The court determined that there was a misrepresentation on the part of the government that was reasonably relied upon by the members, which was a cause of the loss suffered by them. As administrator, the government should have alerted these members of the potential issues with the Loba plan and their knowledge that CRA had significant concerns.

The Court of Appeal overturned the lower courts determination on the apportionment of liability between the government and the Loba parties.

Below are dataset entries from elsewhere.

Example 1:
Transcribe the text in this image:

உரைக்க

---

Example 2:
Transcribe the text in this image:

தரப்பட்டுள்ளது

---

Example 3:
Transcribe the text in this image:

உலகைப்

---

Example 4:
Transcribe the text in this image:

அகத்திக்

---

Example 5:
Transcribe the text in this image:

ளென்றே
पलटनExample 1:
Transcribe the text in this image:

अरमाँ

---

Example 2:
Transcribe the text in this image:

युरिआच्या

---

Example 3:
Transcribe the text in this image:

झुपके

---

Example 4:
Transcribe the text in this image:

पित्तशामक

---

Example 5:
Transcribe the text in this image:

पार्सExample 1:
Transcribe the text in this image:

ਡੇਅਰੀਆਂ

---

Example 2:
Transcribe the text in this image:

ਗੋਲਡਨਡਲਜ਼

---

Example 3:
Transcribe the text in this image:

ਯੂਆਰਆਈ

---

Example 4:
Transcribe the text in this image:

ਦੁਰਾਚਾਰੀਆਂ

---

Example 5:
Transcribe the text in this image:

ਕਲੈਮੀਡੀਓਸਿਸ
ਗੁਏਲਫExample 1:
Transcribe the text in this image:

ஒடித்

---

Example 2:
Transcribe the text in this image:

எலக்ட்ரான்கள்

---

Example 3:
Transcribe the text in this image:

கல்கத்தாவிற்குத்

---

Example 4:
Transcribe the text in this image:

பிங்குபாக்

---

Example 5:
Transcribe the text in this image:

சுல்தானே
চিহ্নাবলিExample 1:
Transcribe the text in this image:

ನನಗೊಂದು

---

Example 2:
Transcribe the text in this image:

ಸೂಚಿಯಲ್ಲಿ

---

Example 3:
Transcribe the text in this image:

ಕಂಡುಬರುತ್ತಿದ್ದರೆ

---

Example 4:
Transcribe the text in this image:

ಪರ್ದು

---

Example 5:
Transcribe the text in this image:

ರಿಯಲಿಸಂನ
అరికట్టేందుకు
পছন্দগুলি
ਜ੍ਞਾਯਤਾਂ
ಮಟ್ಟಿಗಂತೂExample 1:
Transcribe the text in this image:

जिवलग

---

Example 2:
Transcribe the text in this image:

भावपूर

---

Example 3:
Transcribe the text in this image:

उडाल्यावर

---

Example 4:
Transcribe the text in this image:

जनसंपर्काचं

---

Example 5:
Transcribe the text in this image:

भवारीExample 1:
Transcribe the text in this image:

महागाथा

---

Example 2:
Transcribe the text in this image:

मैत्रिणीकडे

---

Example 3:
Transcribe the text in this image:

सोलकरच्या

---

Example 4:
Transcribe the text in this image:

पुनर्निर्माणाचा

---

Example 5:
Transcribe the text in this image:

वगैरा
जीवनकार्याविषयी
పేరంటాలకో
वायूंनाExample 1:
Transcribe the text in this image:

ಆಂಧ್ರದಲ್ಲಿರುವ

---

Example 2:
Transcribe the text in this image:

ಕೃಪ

In this regard, the Court of Appeal disagreed with the lower court’s finding that the Loba parties did not owe fiduciary duties to the members until they became members of the Loba pension plan.

The Court of Appeal noted that fiduciary law depends on relationships—the nature of the particular relationship at issue and the surrounding circumstances have to be considered to determine whether the relationship is fiduciary in nature. In this case, there was a relationship of trust and confidence with the actuary that commenced when these members met with the actuary and provided personal information to him, relying upon his expertise as an actuary and expert in the field of pensions.

The Court of Appeal accepted the lower court’s findings that the actuary decided not to share the information about CRA’s concerns with the members “in order to protect his pension portability business,” putting his own interests ahead of the plaintiffs. In addition, the actuary had a financial interest in Loba, which was not adequately disclosed to the members. The court found that the Loba parties’ failure to disclose material information to the affected members was a breach of their fiduciary duties to the members.

This case is a reminder to all involved with pensions that fiduciary duties frequently arise in the pensions context. The question of whether a relationship is fiduciary in nature and therefore gives rise to fiduciary duties is generally determined based on the specific relationship and the circumstances. As pointed out in the case, features such as reliance, trust, confidence and vulnerability in the relationships and dealings underlie fiduciary relationships. And this case illustrates that service providers may owe fiduciary duties to pension plan beneficiaries, depending on the nature of the relationship and the circumstances.